● Records provided:
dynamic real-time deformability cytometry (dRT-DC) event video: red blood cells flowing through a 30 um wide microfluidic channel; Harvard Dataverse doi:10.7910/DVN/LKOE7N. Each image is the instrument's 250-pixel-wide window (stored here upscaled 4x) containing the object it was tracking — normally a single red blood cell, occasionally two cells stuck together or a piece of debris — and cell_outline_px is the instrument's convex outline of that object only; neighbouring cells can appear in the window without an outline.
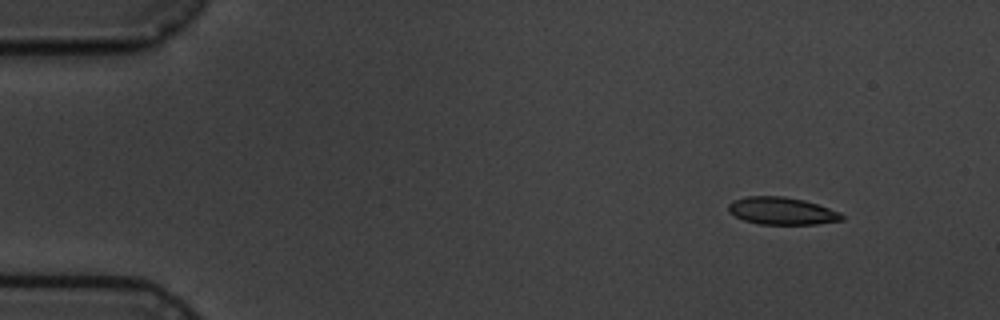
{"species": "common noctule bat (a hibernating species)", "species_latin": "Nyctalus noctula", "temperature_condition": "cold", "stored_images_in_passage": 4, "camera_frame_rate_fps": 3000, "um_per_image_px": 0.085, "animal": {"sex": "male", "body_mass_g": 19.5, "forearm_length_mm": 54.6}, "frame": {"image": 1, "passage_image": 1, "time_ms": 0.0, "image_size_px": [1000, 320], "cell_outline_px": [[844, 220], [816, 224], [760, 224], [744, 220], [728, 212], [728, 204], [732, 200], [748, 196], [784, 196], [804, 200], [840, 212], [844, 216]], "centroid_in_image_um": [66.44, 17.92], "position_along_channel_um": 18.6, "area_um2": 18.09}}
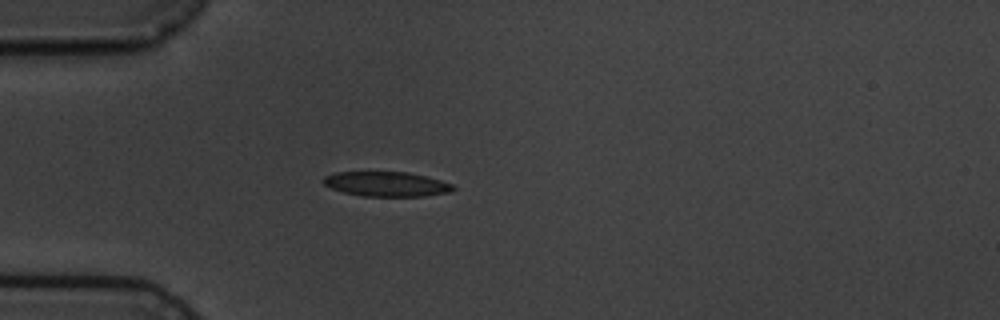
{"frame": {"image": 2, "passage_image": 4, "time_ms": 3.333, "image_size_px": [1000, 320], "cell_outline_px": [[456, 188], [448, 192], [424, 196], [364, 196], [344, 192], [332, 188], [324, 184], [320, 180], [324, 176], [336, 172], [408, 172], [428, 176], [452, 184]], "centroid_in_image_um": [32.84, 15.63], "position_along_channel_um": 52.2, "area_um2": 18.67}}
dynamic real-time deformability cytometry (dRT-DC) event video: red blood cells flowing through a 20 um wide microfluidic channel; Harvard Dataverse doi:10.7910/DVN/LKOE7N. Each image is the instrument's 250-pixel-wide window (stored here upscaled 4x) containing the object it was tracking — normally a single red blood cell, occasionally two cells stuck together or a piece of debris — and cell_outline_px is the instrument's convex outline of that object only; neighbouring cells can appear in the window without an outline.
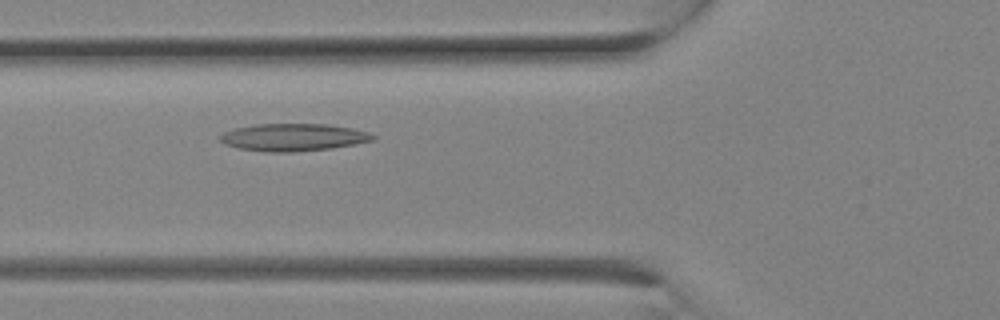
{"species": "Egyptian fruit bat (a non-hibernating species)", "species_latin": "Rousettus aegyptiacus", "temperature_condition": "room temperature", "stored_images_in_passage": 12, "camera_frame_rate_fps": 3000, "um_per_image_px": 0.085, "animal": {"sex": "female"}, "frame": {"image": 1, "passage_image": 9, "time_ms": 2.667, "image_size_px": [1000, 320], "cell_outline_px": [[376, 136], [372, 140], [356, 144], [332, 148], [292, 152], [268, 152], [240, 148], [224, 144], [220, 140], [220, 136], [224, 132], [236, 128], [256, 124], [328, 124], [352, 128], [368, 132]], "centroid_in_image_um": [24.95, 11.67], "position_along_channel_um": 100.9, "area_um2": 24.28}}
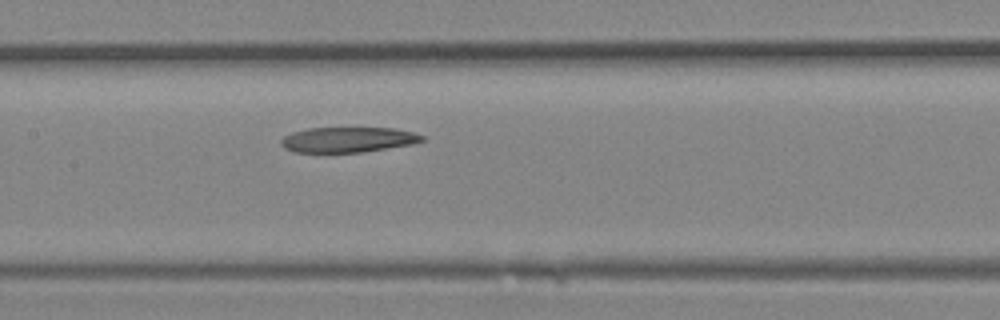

● Your goal: Repeat the records in full, exactly as they appear, without the pictures.

● The answer:
dynamic real-time deformability cytometry (dRT-DC) event video: red blood cells flowing through a 30 um wide microfluidic channel; Harvard Dataverse doi:10.7910/DVN/LKOE7N. Each image is the instrument's 250-pixel-wide window (stored here upscaled 4x) containing the object it was tracking — normally a single red blood cell, occasionally two cells stuck together or a piece of debris — and cell_outline_px is the instrument's convex outline of that object only; neighbouring cells can appear in the window without an outline.
{"species": "common noctule bat (a hibernating species)", "species_latin": "Nyctalus noctula", "temperature_condition": "cold", "stored_images_in_passage": 4, "camera_frame_rate_fps": 3000, "um_per_image_px": 0.085, "animal": {"sex": "male", "body_mass_g": 19.5, "forearm_length_mm": 54.6}, "frame": {"image": 1, "passage_image": 1, "time_ms": 0.0, "image_size_px": [1000, 320], "cell_outline_px": [[844, 220], [816, 224], [760, 224], [744, 220], [728, 212], [728, 204], [732, 200], [748, 196], [784, 196], [804, 200], [840, 212], [844, 216]], "centroid_in_image_um": [66.44, 17.92], "position_along_channel_um": 18.6, "area_um2": 18.09}}
{"frame": {"image": 2, "passage_image": 4, "time_ms": 3.333, "image_size_px": [1000, 320], "cell_outline_px": [[456, 188], [448, 192], [424, 196], [364, 196], [344, 192], [332, 188], [324, 184], [320, 180], [324, 176], [336, 172], [408, 172], [428, 176], [452, 184]], "centroid_in_image_um": [32.84, 15.63], "position_along_channel_um": 52.2, "area_um2": 18.67}}
dynamic real-time deformability cytometry (dRT-DC) event video: red blood cells flowing through a 20 um wide microfluidic channel; Harvard Dataverse doi:10.7910/DVN/LKOE7N. Each image is the instrument's 250-pixel-wide window (stored here upscaled 4x) containing the object it was tracking — normally a single red blood cell, occasionally two cells stuck together or a piece of debris — and cell_outline_px is the instrument's convex outline of that object only; neighbouring cells can appear in the window without an outline.
{"species": "Egyptian fruit bat (a non-hibernating species)", "species_latin": "Rousettus aegyptiacus", "temperature_condition": "room temperature", "stored_images_in_passage": 12, "camera_frame_rate_fps": 3000, "um_per_image_px": 0.085, "animal": {"sex": "female"}, "frame": {"image": 1, "passage_image": 9, "time_ms": 2.667, "image_size_px": [1000, 320], "cell_outline_px": [[376, 136], [372, 140], [356, 144], [332, 148], [292, 152], [268, 152], [240, 148], [224, 144], [220, 140], [220, 136], [224, 132], [236, 128], [256, 124], [328, 124], [352, 128], [368, 132]], "centroid_in_image_um": [24.95, 11.67], "position_along_channel_um": 100.9, "area_um2": 24.28}}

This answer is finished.